На Аверне, звезде Кайдау, летящей по небу Гелликонии, наступила пора неизменного и однообразного варварства. Эедап Мун Одим по праву гордился мастерством, вложенным в гравировку часов из Кай-Джувека, тех самых, которые он подарил Джесерабхаю; Кай-Джувек, тесное сообщество, породило необычайное мастерство. А варварство, господствующее на Аверне, не сумело произвести на свет ничего, кроме размозженных черепов, кровавых стычек, племенных танцев и обезьяньего веселья. Многие поколения, служившие цивилизации Аверна, часто высказывали желание отвергнуть доктрину минимализма и избавиться от безысходности, навязанной долгом служения Земле. Некоторые предпочитали смерть на поверхности Гелликонии проведению в жизнь сухого порядка Аверна. Эти погибшие тоже наверняка сказали бы, если бы их догадались спросить, что также предпочли бы варварство цивилизации.

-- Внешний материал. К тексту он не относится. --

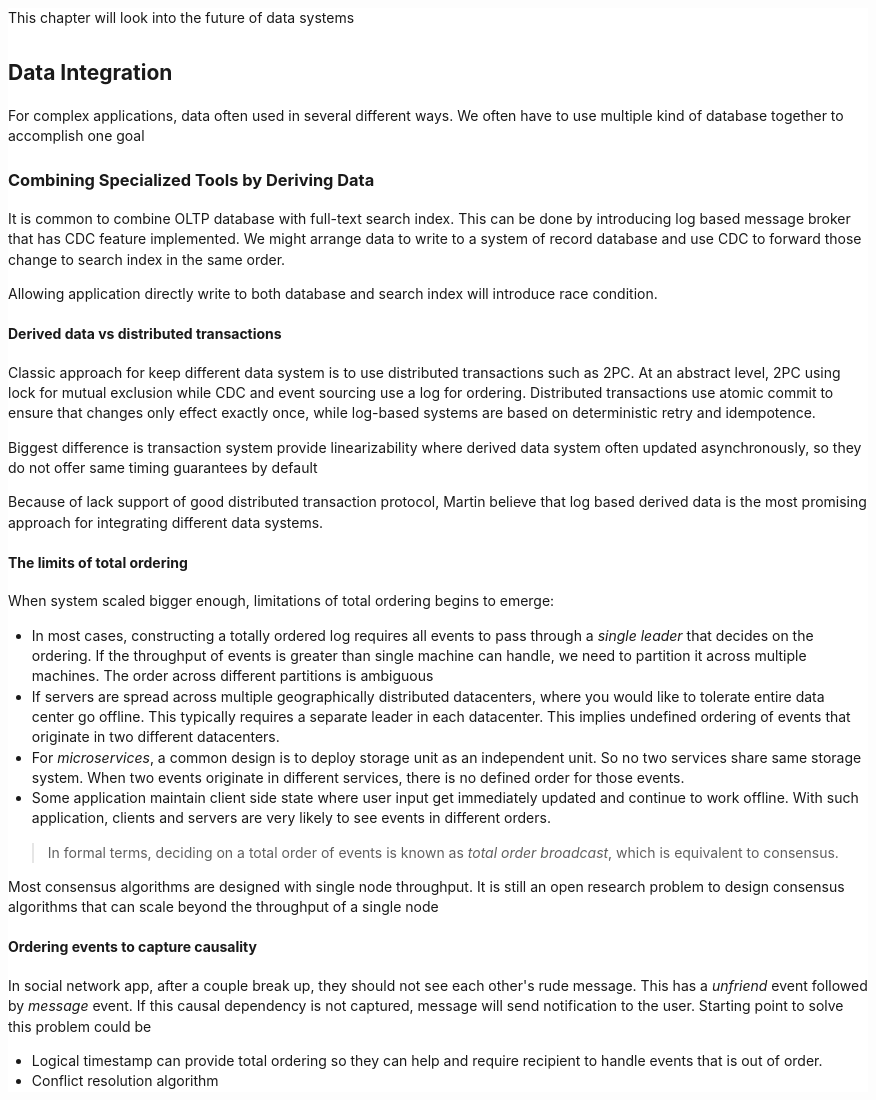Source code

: This chapter will look into the future of data systems
## Data Integration 
For complex applications, data often used in several different ways. We often have to use multiple kind of database together to accomplish one goal

### Combining Specialized Tools by Deriving Data
It is common to combine OLTP database with full-text search index. This can be done by introducing log based message broker that has CDC feature implemented. We might arrange data to write to a system of record database and use CDC to forward those change to search index in the same order. 

Allowing application directly write to both database and search index will introduce race condition. 

#### Derived data vs distributed transactions 
Classic approach for keep different data system is to use distributed transactions such as 2PC. At an abstract level, 2PC using lock for mutual exclusion while CDC and event sourcing use a log for ordering. Distributed transactions use atomic commit to ensure that changes only effect exactly once, while log-based systems are based on deterministic retry and idempotence. 

Biggest difference is transaction system provide linearizability where derived data system often updated asynchronously, so they do not offer same timing guarantees by default

Because of lack support of good distributed transaction protocol, Martin believe that log based derived data is the most promising approach for integrating different data systems. 

#### The limits of total ordering
When system scaled bigger enough, limitations of total ordering begins to emerge:
- In most cases, constructing a totally ordered log requires all events to pass through a *single leader* that decides on the ordering. If the throughput of events is greater than single machine can handle, we need to partition it across multiple machines. The order across different partitions is ambiguous
- If servers are spread across multiple geographically distributed datacenters, where you would like to tolerate entire data center go offline. This typically requires a separate leader in each datacenter. This implies undefined ordering of events that originate in two different datacenters.
- For *microservices*, a common design is to deploy storage unit as an independent unit. So no two services share same storage system. When two events originate in different services, there is no defined order for those events. 
- Some application maintain client side state where user input get immediately updated and continue to work offline. With such application, clients and servers are very likely to see events in different orders.

> In formal terms, deciding on a total order of events is known as *total order broadcast*, which is equivalent to consensus. 

Most consensus algorithms are designed with single node throughput. It is still an open research problem to design consensus algorithms that can scale beyond the throughput of a single node

#### Ordering events to capture causality
In social network app, after a couple break up, they should not see each other's rude message. This has a *unfriend* event followed by *message* event. If this causal dependency is not captured, message will send notification to the user. Starting point to solve this problem could be 

- Logical timestamp can provide total ordering so they can help and require recipient to handle events that is out of order.
- Conflict resolution algorithm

Но скука варварства оказалась невыносимей оков цивилизации. Пины и Таны быстро устали от непрекращающихся потерь, страха и ограничений. Окруженные во многих отношениях самопрограммирующимися машинами, эти дикари по сравнению с племенами Кампаннлата, загнанными на полоску земли между морем и джунглями, были оснащены не в пример лучше. Варварство подняло на поверхность страхи и сковало воображение.

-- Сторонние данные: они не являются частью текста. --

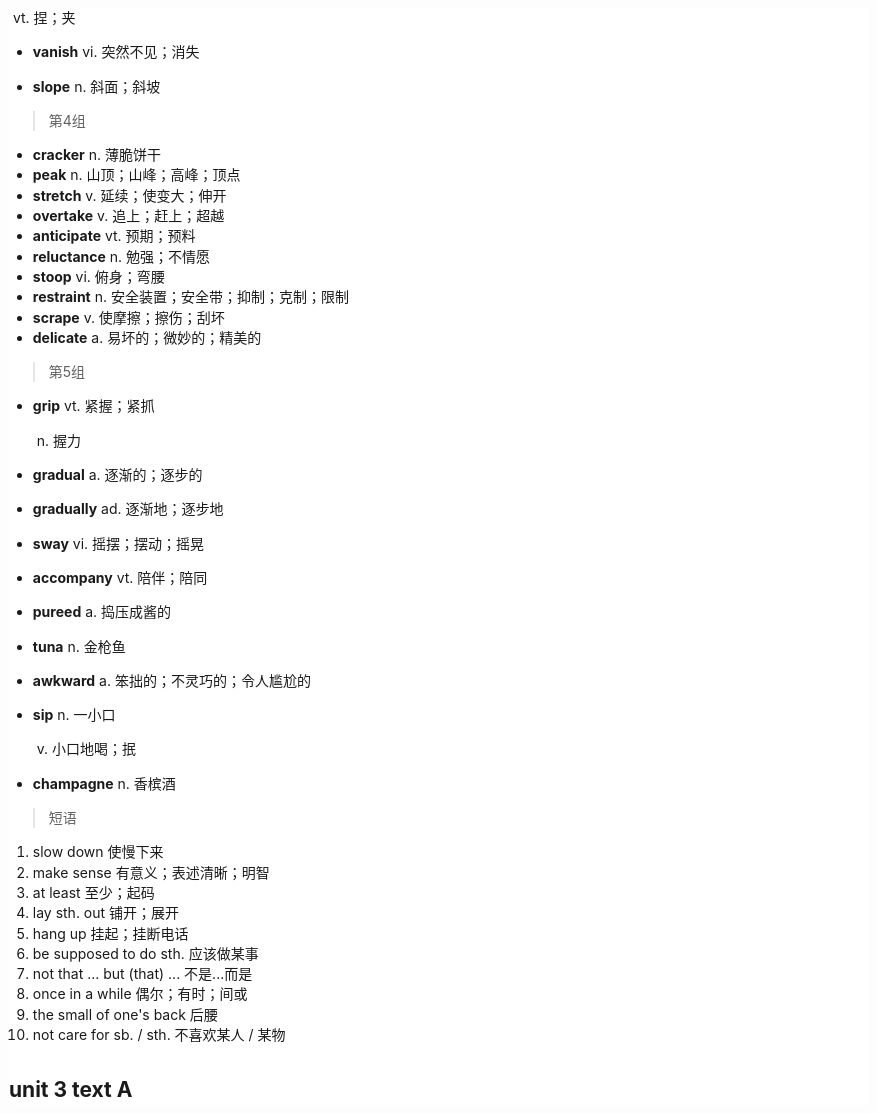   ​           vt. 捏；夹

- **vanish** vi. 突然不见；消失

- **slope** n. 斜面；斜坡

> 第4组

- **cracker** n. 薄脆饼干
- **peak** n. 山顶；山峰；高峰；顶点
- **stretch** v. 延续；使变大；伸开
- **overtake** v. 追上；赶上；超越
- **anticipate** vt. 预期；预料
- **reluctance** n. 勉强；不情愿
- **stoop** vi. 俯身；弯腰
- **restraint** n. 安全装置；安全带；抑制；克制；限制
- **scrape** v. 使摩擦；擦伤；刮坏
- **delicate** a. 易坏的；微妙的；精美的

> 第5组

- **grip** vt. 紧握；紧抓

  ​         n. 握力

- **gradual** a. 逐渐的；逐步的

- **gradually** ad. 逐渐地；逐步地

- **sway** vi. 摇摆；摆动；摇晃

- **accompany** vt. 陪伴；陪同

- **pureed** a. 捣压成酱的

- **tuna** n. 金枪鱼

- **awkward** a. 笨拙的；不灵巧的；令人尴尬的

- **sip** n. 一小口  

  ​       v. 小口地喝；抿

- **champagne** n. 香槟酒

> 短语

1. slow down 使慢下来
2. make sense 有意义；表述清晰；明智
3. at least 至少；起码
4. lay sth. out 铺开；展开
5. hang up 挂起；挂断电话
6. be supposed to do sth. 应该做某事
7. not that ... but (that) ... 不是...而是
8. once in a while 偶尔；有时；间或
9. the small of one's back 后腰
10. not care for sb. / sth. 不喜欢某人 / 某物

## unit 3 text A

Больше прочих пострадали отсеки станции, где обитали люди и бурлила деятельность, где помещались кафе и рестораны и фабрики переработки белков, снабжавшие рестораны. Поля злаковых на внутренней стороне сферического корпуса превратились в поля сражений. Человек охотился за человеком, чтобы насытиться. Огромные самоходные срамные куклы, эти чудовищные гениталии, созданные из подвергнутого мутациям генетического материала, также были выслежены и съедены.

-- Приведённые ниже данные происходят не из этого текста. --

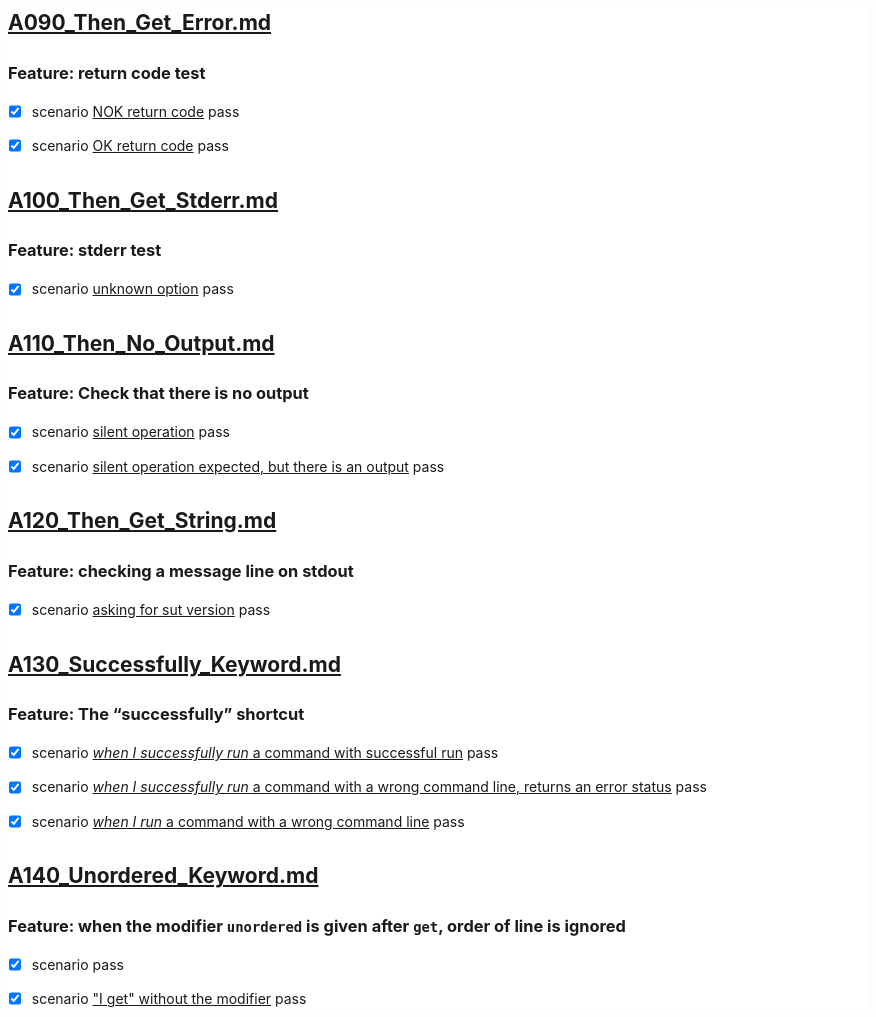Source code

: ## [A090_Then_Get_Error.md](../../features/A090_Then_Get_Error.md)  
  ### Feature: return code test  
  - [X] scenario [NOK return code](../../features/A090_Then_Get_Error.md) pass  

  - [X] scenario [OK return code](../../features/A090_Then_Get_Error.md) pass  

## [A100_Then_Get_Stderr.md](../../features/A100_Then_Get_Stderr.md)  
  ### Feature: stderr test  
  - [X] scenario [unknown option](../../features/A100_Then_Get_Stderr.md) pass  

## [A110_Then_No_Output.md](../../features/A110_Then_No_Output.md)  
  ### Feature: Check that there is no output  
  - [X] scenario [silent operation](../../features/A110_Then_No_Output.md) pass  

  - [X] scenario [silent operation expected, but there is an output](../../features/A110_Then_No_Output.md) pass  

## [A120_Then_Get_String.md](../../features/A120_Then_Get_String.md)  
  ### Feature: checking a message line on stdout  
  - [X] scenario [asking for sut version](../../features/A120_Then_Get_String.md) pass  

## [A130_Successfully_Keyword.md](../../features/A130_Successfully_Keyword.md)  
  ### Feature: The “successfully” shortcut  
  - [X] scenario [*when I successfully run* a command with successful run](../../features/A130_Successfully_Keyword.md) pass  

  - [X] scenario [*when I successfully run* a command with a wrong command line, returns an error status](../../features/A130_Successfully_Keyword.md) pass  

  - [X] scenario [*when I run* a command with a wrong command line](../../features/A130_Successfully_Keyword.md) pass  

## [A140_Unordered_Keyword.md](../../features/A140_Unordered_Keyword.md)  
  ### Feature: when the modifier `unordered` is given after `get`, order of line is ignored  
  - [X] scenario [](../../features/A140_Unordered_Keyword.md) pass  

  - [X] scenario ["I get" without the modifier](../../features/A140_Unordered_Keyword.md) pass  
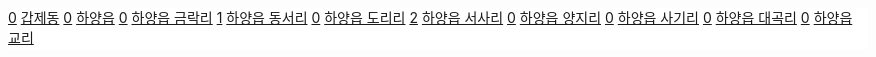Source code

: 
  <tr>
    <td><a href="4729012800.html">0</a></td>
    <td><a href="4729012800.html">갑제동</a></td>
  </tr>
    

  <tr>
    <td><a href="4729025000.html">0</a></td>
    <td><a href="4729025000.html">하양읍</a></td>
  </tr>
    

  <tr>
    <td><a href="4729025021.html">0</a></td>
    <td><a href="4729025021.html">하양읍 금락리</a></td>
  </tr>
    

  <tr>
    <td><a href="4729025022.html">1</a></td>
    <td><a href="4729025022.html">하양읍 동서리</a></td>
  </tr>
    

  <tr>
    <td><a href="4729025023.html">0</a></td>
    <td><a href="4729025023.html">하양읍 도리리</a></td>
  </tr>
    

  <tr>
    <td><a href="4729025024.html">2</a></td>
    <td><a href="4729025024.html">하양읍 서사리</a></td>
  </tr>
    

  <tr>
    <td><a href="4729025025.html">0</a></td>
    <td><a href="4729025025.html">하양읍 양지리</a></td>
  </tr>
    

  <tr>
    <td><a href="4729025026.html">0</a></td>
    <td><a href="4729025026.html">하양읍 사기리</a></td>
  </tr>
    

  <tr>
    <td><a href="4729025027.html">0</a></td>
    <td><a href="4729025027.html">하양읍 대곡리</a></td>
  </tr>
    

  <tr>
    <td><a href="4729025028.html">0</a></td>
    <td><a href="4729025028.html">하양읍 교리</a></td>
  </tr>
    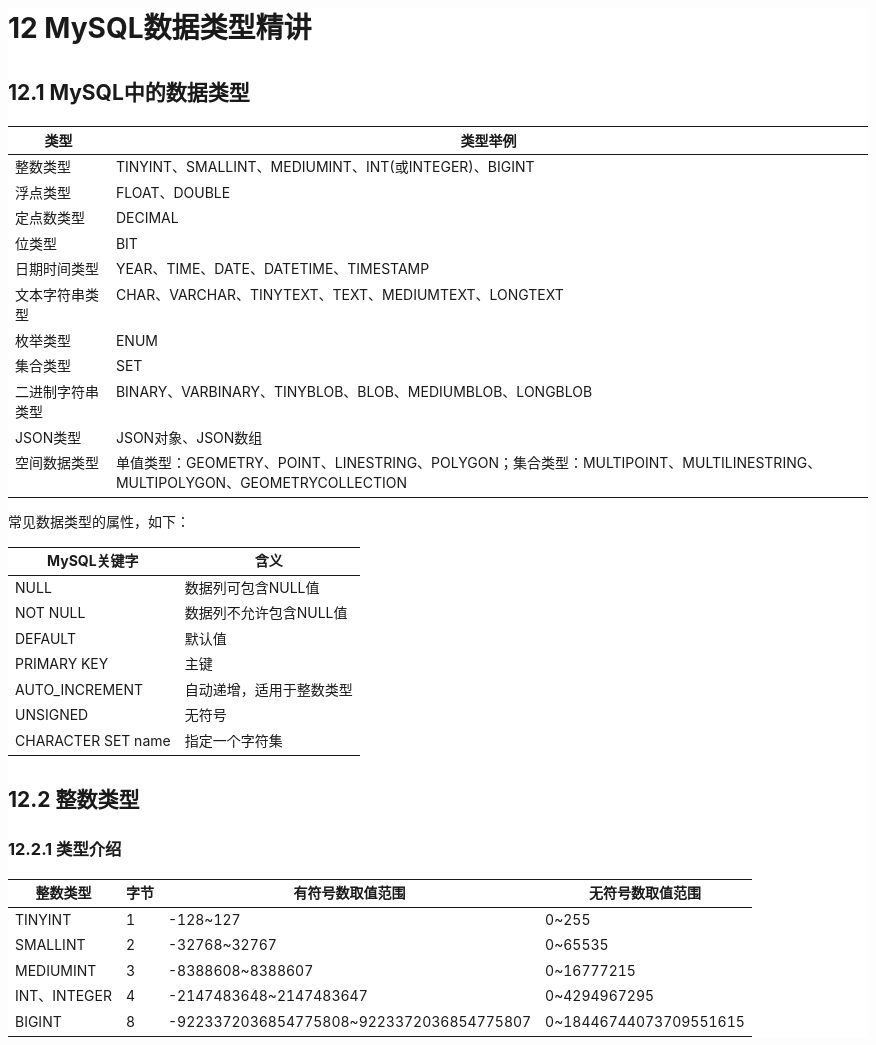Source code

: # 12 MySQL数据类型精讲

## 12.1 MySQL中的数据类型

| 类型             | 类型举例                                                     |
| ---------------- | ------------------------------------------------------------ |
| 整数类型         | TINYINT、SMALLINT、MEDIUMINT、INT(或INTEGER)、BIGINT         |
| 浮点类型         | FLOAT、DOUBLE                                                |
| 定点数类型       | DECIMAL                                                      |
| 位类型           | BIT                                                          |
| 日期时间类型     | YEAR、TIME、DATE、DATETIME、TIMESTAMP                        |
| 文本字符串类型   | CHAR、VARCHAR、TINYTEXT、TEXT、MEDIUMTEXT、LONGTEXT          |
| 枚举类型         | ENUM                                                         |
| 集合类型         | SET                                                          |
| 二进制字符串类型 | BINARY、VARBINARY、TINYBLOB、BLOB、MEDIUMBLOB、LONGBLOB      |
| JSON类型         | JSON对象、JSON数组                                           |
| 空间数据类型     | 单值类型：GEOMETRY、POINT、LINESTRING、POLYGON；集合类型：MULTIPOINT、MULTILINESTRING、MULTIPOLYGON、GEOMETRYCOLLECTION |

常见数据类型的属性，如下：

| MySQL关键字        | 含义                     |
| ------------------ | ------------------------ |
| NULL               | 数据列可包含NULL值       |
| NOT NULL           | 数据列不允许包含NULL值   |
| DEFAULT            | 默认值                   |
| PRIMARY KEY        | 主键                     |
| AUTO_INCREMENT     | 自动递增，适用于整数类型 |
| UNSIGNED           | 无符号                   |
| CHARACTER SET name | 指定一个字符集           |

## 12.2 整数类型

### 12.2.1 类型介绍

| 整数类型     | 字节 | 有符号数取值范围                         | 无符号数取值范围       |
| ------------ | ---- | ---------------------------------------- | ---------------------- |
| TINYINT      | 1    | -128~127                                 | 0~255                  |
| SMALLINT     | 2    | -32768~32767                             | 0~65535                |
| MEDIUMINT    | 3    | -8388608~8388607                         | 0~16777215             |
| INT、INTEGER | 4    | -2147483648~2147483647                   | 0~4294967295           |
| BIGINT       | 8    | -9223372036854775808~9223372036854775807 | 0~18446744073709551615 |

Автоматические станции собирали и передавали на внутренние экраны изображения живого мира на поверхности планеты, продолжая изменять погоду внутри станции, чтобы люди не отвыкли от этого великого стимула.
Выжившие племена были не в состоянии поддерживать старые порядки и связь с Землей. Получаемые ими изображения царей, воинов, охотников, ученых, купцов, рабов ни с чем не соотносились и воспринимались как образы пришельцев из другого мира, дьяволов или богов. Теперь эти образы вызывали в сумеречных душах рассеянных наблюдателей лишь изумление.
Повстанцы Аверна — вначале жалкая горстка отщепенцев — выпустили из бутылки великую свободу, такую, о которой сами никогда не мечтали. Они причалили к берегам меланхолического существования. Закон живота взял верх над законом разума.
Но сам Аверн имел первейшую обязанность, превыше забот о своих обитателях, — передавать накопленный сигнал, этот груз информации, на планету Земля, отделенную от него тысячей световых лет. За богатые множеством событий тысячелетия существования станции наблюдения этот сигнал никогда не прерывался.
Согласно изначальным планам технократической элиты, ответственной за грандиозную схему этого межгалактического исследования, сигнал был информационной артерией, обратной связью с Землей. Эта артерия никогда не пересыхала, даже в ту пору, когда обитатели Аверна опустились до состояния почти первобытной дикости.
Эта артерия никогда не пересыхала, но где-то впереди жила оказалась перерезанной. Земля не всегда откликалась.
На Хароне, далеком форпосте Солнечной системы, помещался приемный комплекс, устроенный на холодной метановой поверхности спутника. На этой станции, где андроиды обслуживания представляли единственное присутствие разумной жизни, сигнал, полученный с Гелликонии, анализировали, классифицировали, архивировали, а потом по частям передавали к внутренним планетам Солнечной системы. Обратный процесс был гораздо менее сложным и по большей части состоял из отсылки простейших сигналов, приказывающих Аверну уделить больше внимания тому или иному участку Гелликонии. Сводки новостей давным-давно прекратили отсылать на Аверн — с тех пор, как кто-то отметил полную абсурдность передачи на Аверн новостей тысячелетней давности. Аверн не знал — да и не хотел знать — ничего о последних событиях на Земле.